──────── EXERCISE MATERIAL ────────

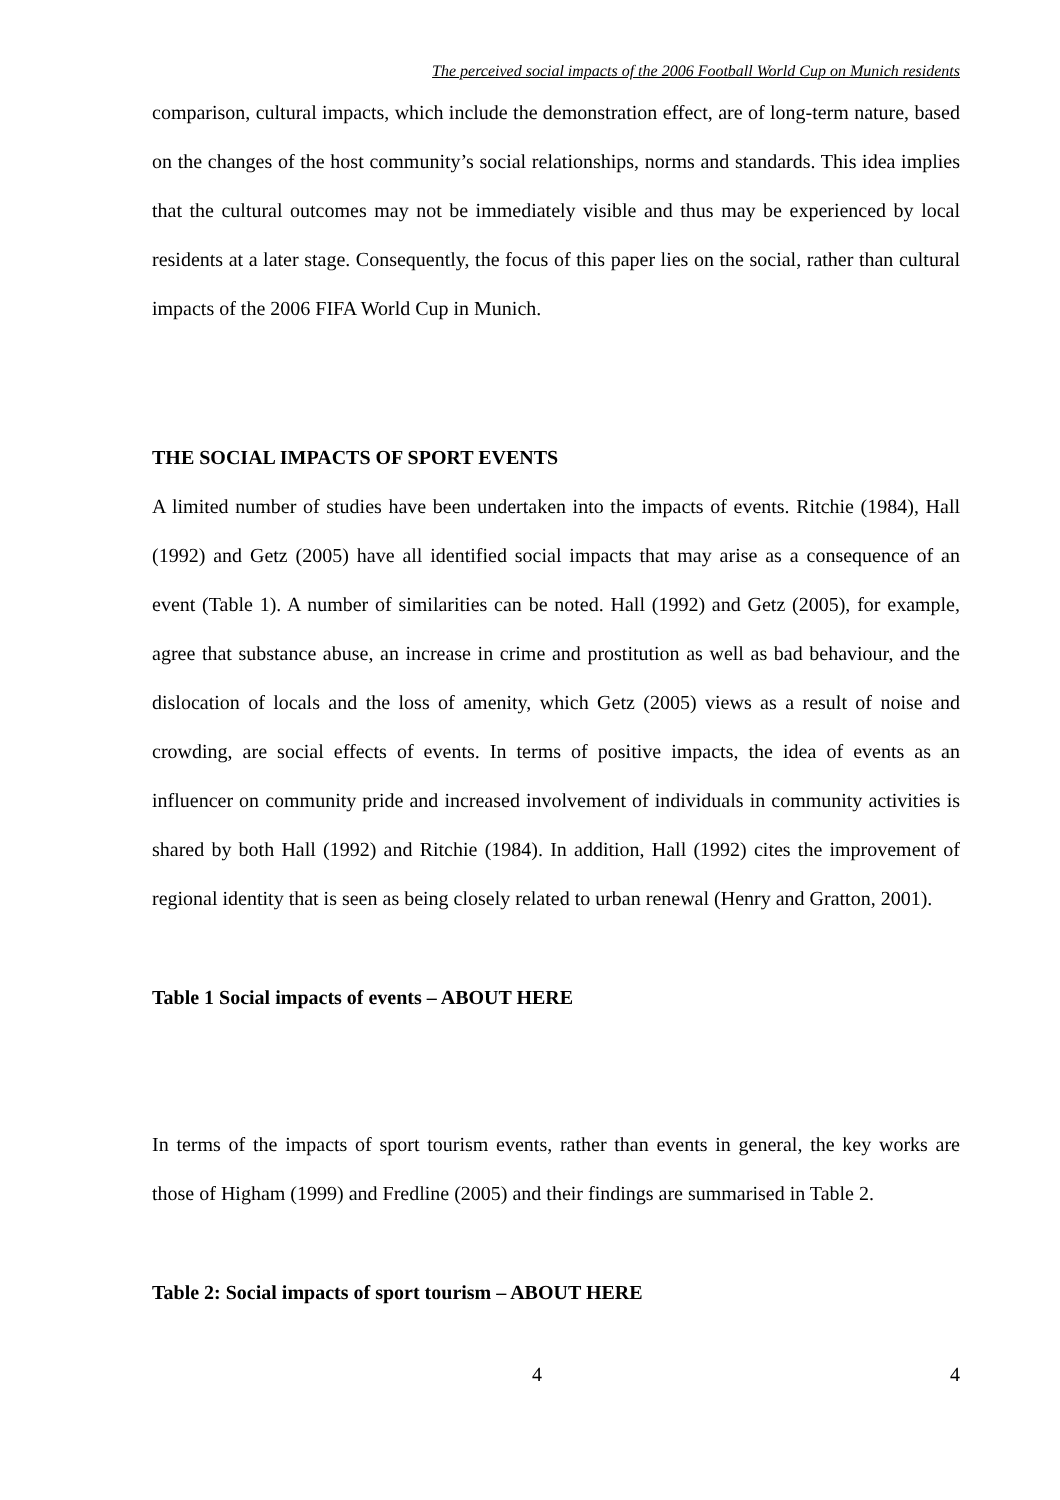The perceived social impacts of the 2006 Football World Cup on Munich residents
comparison, cultural impacts, which include the demonstration effect, are of long-term nature, based on the changes of the host community’s social relationships, norms and standards. This idea implies that the cultural outcomes may not be immediately visible and thus may be experienced by local residents at a later stage. Consequently, the focus of this paper lies on the social, rather than cultural impacts of the 2006 FIFA World Cup in Munich.
THE SOCIAL IMPACTS OF SPORT EVENTS
A limited number of studies have been undertaken into the impacts of events. Ritchie (1984), Hall (1992) and Getz (2005) have all identified social impacts that may arise as a consequence of an event (Table 1). A number of similarities can be noted. Hall (1992) and Getz (2005), for example, agree that substance abuse, an increase in crime and prostitution as well as bad behaviour, and the dislocation of locals and the loss of amenity, which Getz (2005) views as a result of noise and crowding, are social effects of events. In terms of positive impacts, the idea of events as an influencer on community pride and increased involvement of individuals in community activities is shared by both Hall (1992) and Ritchie (1984). In addition, Hall (1992) cites the improvement of regional identity that is seen as being closely related to urban renewal (Henry and Gratton, 2001).
Table 1 Social impacts of events – ABOUT HERE
In terms of the impacts of sport tourism events, rather than events in general, the key works are those of Higham (1999) and Fredline (2005) and their findings are summarised in Table 2.
Table 2: Social impacts of sport tourism – ABOUT HERE
4 4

────────

> _WORK TO BE COMPLETED_: Go to the line with "Table 1 Social impacts of events – ABOUT HERE" and set down that line and every line after it, through the end of the material above, word for word.

> _RESPONSE TO THE EXERCISE_:
Table 1 Social impacts of events – ABOUT HERE
In terms of the impacts of sport tourism events, rather than events in general, the key works are those of Higham (1999) and Fredline (2005) and their findings are summarised in Table 2.
Table 2: Social impacts of sport tourism – ABOUT HERE
4 4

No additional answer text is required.